Vaughan Reid's blog

Semantic logging with ASP.NET Core

One subtle adjustment that some of the older .net developers most probably need to make is that idea of semantic logging in ASP.NET core. This is subtle because a lot of us started used string interpolation a few years ago. The examples in the documentation look very similar to how my string interpolation strings look. See if you can spot the issue with below:


string name = John;
logger.LogInformation($"{name} has logged in.");

The information log will write out the text 'John has logged in.' so even the log files will look good. This is missing the whole point of semantic logging though. The correct way to log it is:


string name = John;
logger.LogInformation("{name} has logged in.", name);

Now without the string interpolation, this is actually saves the log as a template with parameters.

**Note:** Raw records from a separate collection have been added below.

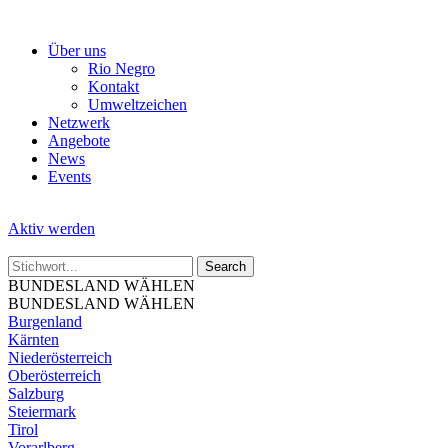
Skip
to
Über uns
the
Rio Negro
content
Kontakt
Umweltzeichen
Netzwerk
Angebote
News
Events
Aktiv werden
BUNDESLAND WÄHLEN
BUNDESLAND WÄHLEN
Burgenland
Kärnten
Niederösterreich
Oberösterreich
Salzburg
Steiermark
Tirol
Vorarlberg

Your text log will look the same but if you are using some more complex log streams like Kibana, then you can start doing things like searching for the usage of the template irrespective of the parameters used. For example if you had two log lines.

John has logged in.
Peter has logged in.

Before semantic logging you would have to do some sort of wild card search on text. Now you can just search for the template {name} has logged in. to get both lines.

You are also able to search for parameters and in some cases do simple filtering. If your log template was:


string name = John;
int age = 30;
logger.LogInformation("{name} is {age}.", name, age);

You could also search for log lines where age < 30.

One small gotcha is that the parameters are applied in order and not by the name. So if you add the parameters in the wrong order then it will not match what you expect.